Why bricks-and-mortar stores are making a comeback

Greenstone Financial Services has opened its first-ever physical store as part of a move aimed at giving customers choice. Its CCO explains why

Opening a bricks-and-mortar store in an increasingly digitally-driven consumer culture seems counter-intuitive. Yet Greenstone Financial Services are banking on its new store giving customers what they want.

One of Greenstone’s insurance brands, Australian Seniors Insurance Agency (ASIA), is bucking the digital-first trend pervading the financial services industry, and recently opened its first bricks-and-mortar store in the Sydney suburb of Castle Hill. The plan is to open more over the next 12-18 months, and possibly take the idea national.

ASIA expects the new store to break down barriers that a digital-first approach puts between brands and their customers, and allow them to deliver an exceptional customer experience.

Greenstone Financial Services chief customer officer, Sarah Richards, told CMO comprehensive research into segment needs went into the decision, and the business sees it as an important move as the over 60s market is set to boom.

“Initially the idea to open a physical store came from anecdotal feedback from customers and our team that people would like somewhere to visit. This started a chain reaction really,” Richards told CMO.

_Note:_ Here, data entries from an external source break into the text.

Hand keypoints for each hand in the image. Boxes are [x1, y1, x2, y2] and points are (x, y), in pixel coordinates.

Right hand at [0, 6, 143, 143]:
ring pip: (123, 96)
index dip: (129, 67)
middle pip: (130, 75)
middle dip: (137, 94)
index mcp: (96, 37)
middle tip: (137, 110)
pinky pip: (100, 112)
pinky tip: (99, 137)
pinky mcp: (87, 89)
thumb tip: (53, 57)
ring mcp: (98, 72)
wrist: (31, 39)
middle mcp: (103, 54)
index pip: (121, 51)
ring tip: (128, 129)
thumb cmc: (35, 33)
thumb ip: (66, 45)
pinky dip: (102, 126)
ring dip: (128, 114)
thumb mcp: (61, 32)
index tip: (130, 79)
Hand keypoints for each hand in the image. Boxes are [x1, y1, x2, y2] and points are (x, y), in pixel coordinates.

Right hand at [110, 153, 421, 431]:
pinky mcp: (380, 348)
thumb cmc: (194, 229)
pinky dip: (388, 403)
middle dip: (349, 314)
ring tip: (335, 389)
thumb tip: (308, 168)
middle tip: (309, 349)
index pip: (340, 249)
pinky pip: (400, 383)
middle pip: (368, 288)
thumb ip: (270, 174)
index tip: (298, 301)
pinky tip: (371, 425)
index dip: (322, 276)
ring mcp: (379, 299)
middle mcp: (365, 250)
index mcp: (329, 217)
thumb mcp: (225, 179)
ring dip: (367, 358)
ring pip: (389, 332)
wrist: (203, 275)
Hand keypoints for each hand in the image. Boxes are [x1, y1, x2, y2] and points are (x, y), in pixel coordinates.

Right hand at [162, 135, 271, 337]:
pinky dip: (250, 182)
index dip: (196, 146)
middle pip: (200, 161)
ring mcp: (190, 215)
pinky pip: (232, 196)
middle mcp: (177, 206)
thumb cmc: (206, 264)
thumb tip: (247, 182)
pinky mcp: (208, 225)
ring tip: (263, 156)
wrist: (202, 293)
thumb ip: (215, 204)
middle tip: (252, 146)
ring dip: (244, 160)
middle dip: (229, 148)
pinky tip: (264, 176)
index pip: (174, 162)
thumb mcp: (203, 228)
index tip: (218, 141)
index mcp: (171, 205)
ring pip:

“So we took the feedback and quantified it with some consumer testing. We asked our target audience whether they would value being able to come into a bricks-and-mortar store. The results demonstrated 40 per cent of the people we spoke to would value being able to visit a store, and 80 per cent  would go there with the intent of getting a quote or purchasing insurance. This strong feedback was the catalyst to open the first store.”

Like many businesses now, the insurance industry is realising you have to provide consumers with a choice in how to interact with you, rather than just trying to funnel them into digital-only.

“It’s critical you provide the consumer with choice in how they want to interact with you, and there is a huge focus on trust and reliability. You can build that effectively in a face-to-face transaction, so the store aligns with customer preference and choice,” she said.

“We want to be able to reach as many of our customers as possible. Seniors is a growing segment, and within 10 years there will be 30 per cent more people over the age of 60. Currently there are five million people over the age of 60 in Australia, and they will continue to have their own preferences for how they do business.

“The store complements the channels we already provide. We have a single view of the customer and we know customers are using all channels.”

The business uses its own CRM bespoke systems to measure engagement, and to ensure compliance.

“Our platform allows us to see which channels customers are reaching out in, and their transaction history. It’s a critical piece of our business model, and it’s important to understand where our marketing investment is going, who it is reaching and how, because people don’t interact with us via a single method anymore,” Richards explains.

As for the store, it only opened six weeks ago, and the pilot period will be telling. “But within that pilot period we are definitely planning on opening more than one store over the next 12-18 months. If we have the right trigger points we would plan to take it national," Richards said. 

“It’s early days of course, but so far we are getting great feedback and appreciation from customers. Not everyone who walks into the store is looking for a product we offer at the moment, but the insight we gain is incredibly valuable.

“The store is designed to complement the marketing investment and extend reach points to our customers. Anything to allow the customer to transact with us.

“We help customers manage their own products via online portals in store as well, and we have a strong community focus."

For Richards, opening the store is critical in giving consumers choice.

"If you can cater to all preferred methods of interaction, then you are not limiting yourself. AI and chatbots are also in our thought process for the future," she added. "Technology is advancing all the time and we are watching it closely. You do have to consider the target market around those methods, and it’s on the agenda.”